Perhaps the most difficult challenge, no matter what spitballs life throws at us, is to see ourselves as we see our grandchildren: as God's perfect child. It's easy to feel the hand of God in a baby who clutches our finger or to hear the voice of the Spirit in a 10-year-old laughing at our self-deprecatory humor. It's not as easy to accept the truth that we, too, are good. We all come into the world as passengers on a multi-millennia guilt trip, and it's our job as parents and grandparents to change the itinerary for future generations.

It's also effortless to love and appreciate the adult grandchild who visits us when we are sick and is comfortable spending spend time with us. Unless our parents and grandparents gave us an express ticket to the practice of kindness and gratitude, it's not easy to love or appreciate ourselves. We need reminders: We are still, always, no matter what, just as God created us. When Jesus said, "Be ye therefore perfect, even as your Father which is in heaven is perfect" (Matthew 5:48), I don't think he was commanding us to become something we are not. He was giving us a wake-up call to see and be what we already are. As thou seest so thou beest. Seeing and being are one.

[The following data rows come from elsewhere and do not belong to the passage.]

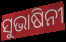
ସୁଭାଷିନୀ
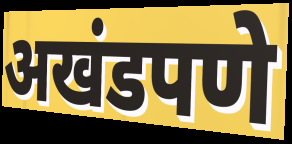
अखंडपणे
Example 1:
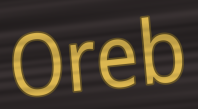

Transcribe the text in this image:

Oreb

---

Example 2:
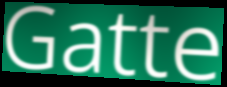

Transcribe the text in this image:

Gatte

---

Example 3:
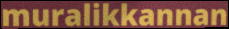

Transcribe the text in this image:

muralikkannan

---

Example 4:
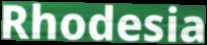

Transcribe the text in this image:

Rhodesia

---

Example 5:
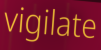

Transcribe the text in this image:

vigilate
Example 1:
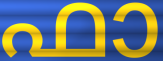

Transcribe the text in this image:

ഫാ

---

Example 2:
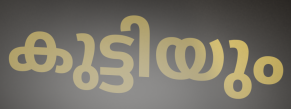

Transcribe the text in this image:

കുട്ടിയും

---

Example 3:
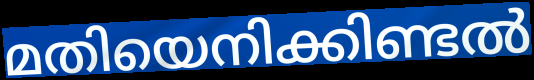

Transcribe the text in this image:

മതിയെനിക്കിണ്ടൽ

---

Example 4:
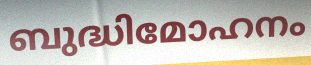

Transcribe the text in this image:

ബുദ്ധിമോഹനം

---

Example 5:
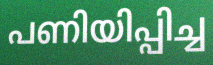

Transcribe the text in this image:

പണിയിപ്പിച്ച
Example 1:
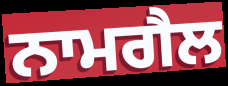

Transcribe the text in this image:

ਨਾਮਗੈਲ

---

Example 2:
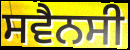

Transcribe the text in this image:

ਸਵੈਨਸੀ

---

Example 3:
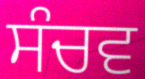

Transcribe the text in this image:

ਸੰਚਵ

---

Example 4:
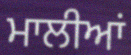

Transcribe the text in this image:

ਮਾਲੀਆਂ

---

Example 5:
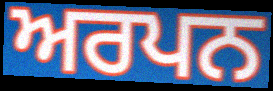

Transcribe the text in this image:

ਅਰਪਨ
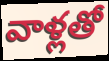
వాళ్లతో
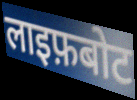
लाइफ़बोट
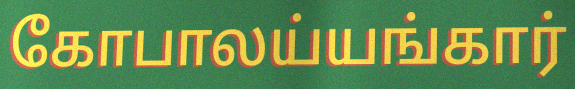
கோபாலய்யங்கார்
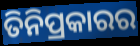
ତିନିପ୍ରକାରର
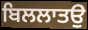
ਬਿਲਲਾਤਉ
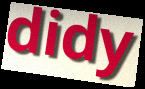
didy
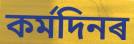
কৰ্মদিনৰ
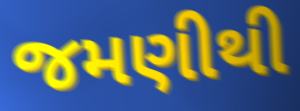
જમણીથી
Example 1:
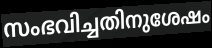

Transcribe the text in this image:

സംഭവിച്ചതിനുശേഷം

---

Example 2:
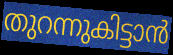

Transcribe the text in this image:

തുറന്നുകിട്ടാൻ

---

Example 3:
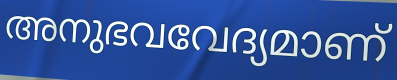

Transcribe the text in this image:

അനുഭവവേദ്യമാണ്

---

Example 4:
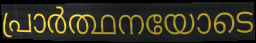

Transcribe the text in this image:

പ്രാർത്ഥനയോടെ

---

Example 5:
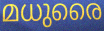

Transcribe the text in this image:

മധുരൈ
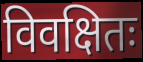
विवक्षितः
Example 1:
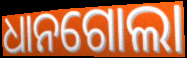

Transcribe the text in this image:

ଧାନଗୋଲା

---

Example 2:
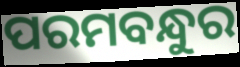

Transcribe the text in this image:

ପରମବନ୍ଧୁର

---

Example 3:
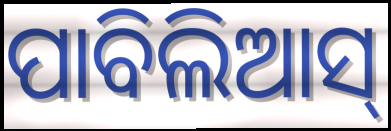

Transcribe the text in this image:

ପାବିଲିଆସ୍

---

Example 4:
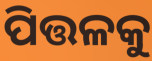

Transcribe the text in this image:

ପିତ୍ତଳକୁ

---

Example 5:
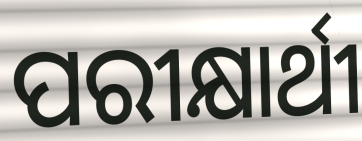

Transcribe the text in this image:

ପରୀକ୍ଷାର୍ଥୀ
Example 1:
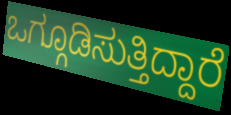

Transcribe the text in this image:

ಒಗ್ಗೂಡಿಸುತ್ತಿದ್ದಾರೆ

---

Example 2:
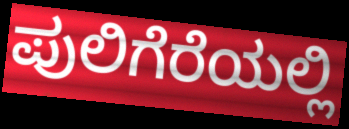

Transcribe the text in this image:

ಪುಲಿಗೆರೆಯಲ್ಲಿ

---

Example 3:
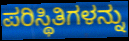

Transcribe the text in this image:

ಪರಿಸ್ಥಿತಿಗಳನ್ನು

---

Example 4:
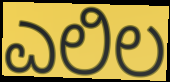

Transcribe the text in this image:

ಎಲಿಲ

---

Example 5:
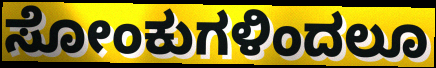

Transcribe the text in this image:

ಸೋಂಕುಗಳಿಂದಲೂ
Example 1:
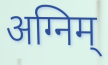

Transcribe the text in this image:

अग्निम्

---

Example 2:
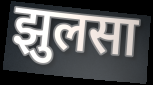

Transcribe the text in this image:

झुलसा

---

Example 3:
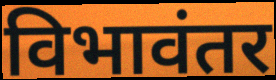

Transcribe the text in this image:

विभावंतर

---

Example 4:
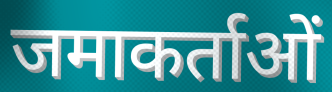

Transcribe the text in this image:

जमाकर्ताओं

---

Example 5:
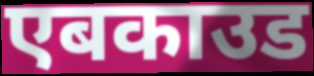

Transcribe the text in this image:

एबकाउड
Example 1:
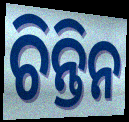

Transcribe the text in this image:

ଚିନ୍ତିନ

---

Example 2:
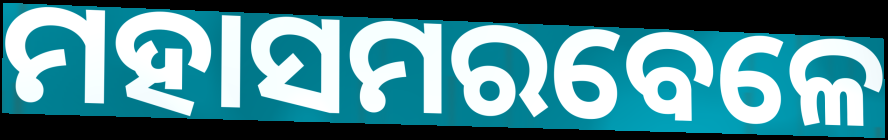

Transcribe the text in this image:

ମହାସମରବେଳେ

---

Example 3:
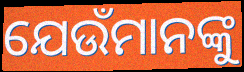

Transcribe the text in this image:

ଯେଉଁମାନଙ୍କୁ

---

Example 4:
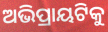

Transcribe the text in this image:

ଅଭିପ୍ରାୟଟିକୁ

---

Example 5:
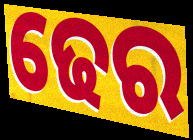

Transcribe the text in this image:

ଢେର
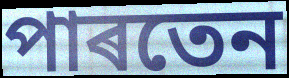
পাৰতেন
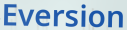
Eversion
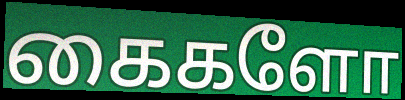
கைகளோ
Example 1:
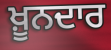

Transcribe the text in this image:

ਖ਼ੂਨਦਾਰ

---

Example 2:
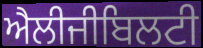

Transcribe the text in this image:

ਐਲੀਜੀਬਿਲਟੀ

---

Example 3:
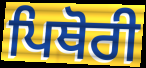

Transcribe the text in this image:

ਪਿਥੋਰੀ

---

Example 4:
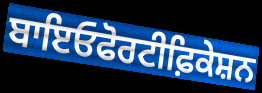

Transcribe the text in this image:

ਬਾਇਓਫੋਰਟੀਫ਼ਿਕੇਸ਼ਨ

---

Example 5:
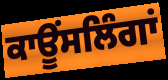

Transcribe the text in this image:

ਕਾਊਂਸਲਿੰਗਾਂ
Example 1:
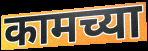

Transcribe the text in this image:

कामच्या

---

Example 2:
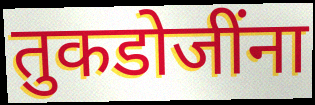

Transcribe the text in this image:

तुकडोजींना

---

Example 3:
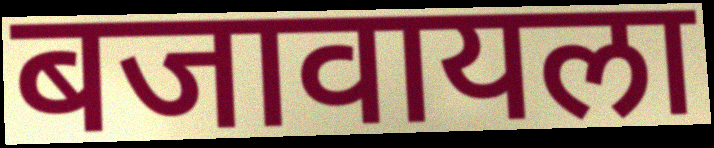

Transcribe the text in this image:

बजावायला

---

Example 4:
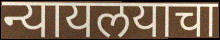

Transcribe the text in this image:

न्यायलयाचा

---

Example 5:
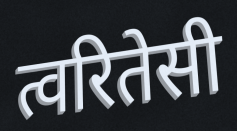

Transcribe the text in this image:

त्वरितेसी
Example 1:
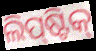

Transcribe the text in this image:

ଲିପ୍‍ଷ୍ଟିକ୍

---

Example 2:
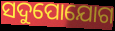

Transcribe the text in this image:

ସଦୁପୋଯୋଗ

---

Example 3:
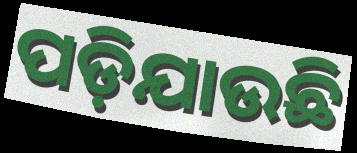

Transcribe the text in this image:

ପଡ଼ିଯାଉଛି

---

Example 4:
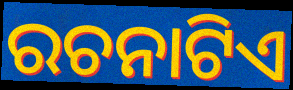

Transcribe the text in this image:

ରଚନାଟିଏ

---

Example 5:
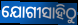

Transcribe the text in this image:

ଯୋଗୀସାହିଠୁ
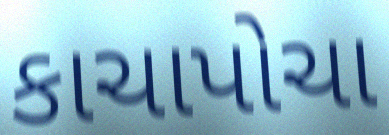
કાચાપોચા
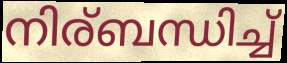
നിര്ബന്ധിച്ച്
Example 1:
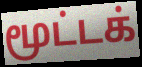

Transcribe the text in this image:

மூட்டக்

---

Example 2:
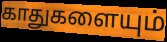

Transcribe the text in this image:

காதுகளையும்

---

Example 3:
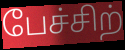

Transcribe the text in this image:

பேச்சிற்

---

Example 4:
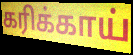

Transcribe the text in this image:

On July 25, Catholics will celebrate the elderly who help give sight to the young. And we grandparents will express gratitude for the gift of our grandchildren. After all, they give us the same gift we give them: the joy in knowing that we are an unadulterated delight. All they have to do is look at us and we know: We are awesome. Even if we are bald — and especially when we have pink and purple hair.